* _REQUIREMENT 1_: In the book description, on what day do Zenon and Natalka Zabobon marry?
* _REQUIREMENT 2_: Reproduce the part of the book description that starts at "Transplanted to the" and ends at "only to others.".
* _REQUIREMENT 3_: Carry on with the description of the novel What is Told, picking up after its last sentence.

* _TEXT SHOWN_:
■ ■ ■ ■ ■

Zenon and Natalka Zabobon marry the day Archduke Ferdinand is shot in Sarajevo. When Natalka wins the battle of the bedroom, Zenon throws his energies into making sure his country doesn’t completely disappear from the map. His brother Stefan, meanwhile, renounces the abstractions of nationalism for the certain pleasures of Paris and his two mistresses, a mother and daughter.
Transplanted to the strange soil of the new world by the upheavals of World War II, the family finds itself unprepared for the subtle sabotages of peacetime suburbia. With the ghosts of their extraordinary past never far away, the voyagers resort to the strategies learned in the struggle again the Tartars, Nazis, and Communists. The results are as comic as they are unexpected.
In What is Told, Askold Melnyczuk reinvents with humor and compassion, the story of a people long hidden behind the Iron Curtain. His novel is a reminder that history is not something that happens only to others.
Seamus Heaney called it "A great novel of unresentful sorrow and unrequited loss."
"[Melnyczuk's] blend of myth and realism recalls Garcia Marquez," said Philip Patrick of The Boston Globe. And, Alida Becker wrote in the New York Times Book Review, "To fall in love with Melnyczuk's voice is no trouble at all..."

■ ■ ■ ■ ■

* _GIVEN INFORMATION_:

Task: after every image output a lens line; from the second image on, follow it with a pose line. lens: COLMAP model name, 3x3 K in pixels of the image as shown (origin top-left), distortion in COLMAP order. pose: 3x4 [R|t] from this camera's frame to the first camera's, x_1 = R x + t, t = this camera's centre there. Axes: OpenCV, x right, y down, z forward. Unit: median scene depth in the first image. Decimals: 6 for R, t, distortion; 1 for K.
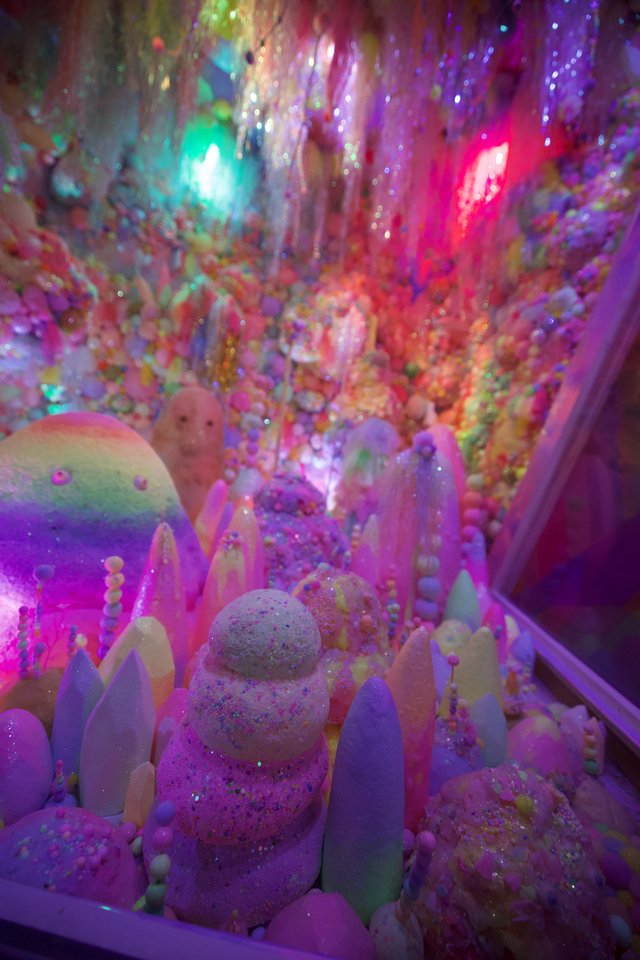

■ ■ ■ ■ ■

* _YOUR RESPONSE 1_: They marry the day Archduke Ferdinand is shot in Sarajevo.

* _YOUR RESPONSE 2_:
Transplanted to the strange soil of the new world by the upheavals of World War II, the family finds itself unprepared for the subtle sabotages of peacetime suburbia. With the ghosts of their extraordinary past never far away, the voyagers resort to the strategies learned in the struggle again the Tartars, Nazis, and Communists. The results are as comic as they are unexpected.
In What is Told, Askold Melnyczuk reinvents with humor and compassion, the story of a people long hidden behind the Iron Curtain. His novel is a reminder that history is not something that happens only to others.

* _YOUR RESPONSE 3_:
PUBLISHERS WEEKLY
At once scathingly comic and tragic, this exceptional first novel is imbued with a deep sense of the importance of history as it follows three generations of a Ukrainian family from the outbreak of WW I to the U.S. of the '50s and '60s. Art history professor Zenon Zabobon weds a peasant girl, Natalka, on the day Archduke Ferdinand is shot in Sarajevo--an inauspicious omen for their mismatch. Zenon traces his lineage to 10th-century Toor Zabobon, king of the Rozdorizhans, whose battles against Tartars provide counterpoint to the Bolshevik invasion of the Ukraine. Having survived the upheavals of WW I and the Russian Revolution, Zenon tempts fate during WW II by hiding Jews in his apartment even while carrying on a reckless affair with a German captain's wife. The war's end finds Zenon, Natalka and their family in a displaced persons' camp in Berchtesgaden, near Hitler's ``Eagle's Nest'' hideaway. Moving to Manhattan in 1950, then to New Jersey, the clan copes with suburbia, uprootedness, menial jobs, suspicious neighbors and personal disintegration. Melnyczuk, who teaches at Boston University and edits the journal Agni , is a wonderful writer and a virtuoso stylist. The novel loses its fizz in the second half, dealing with America, but it should astonish readers nevertheless.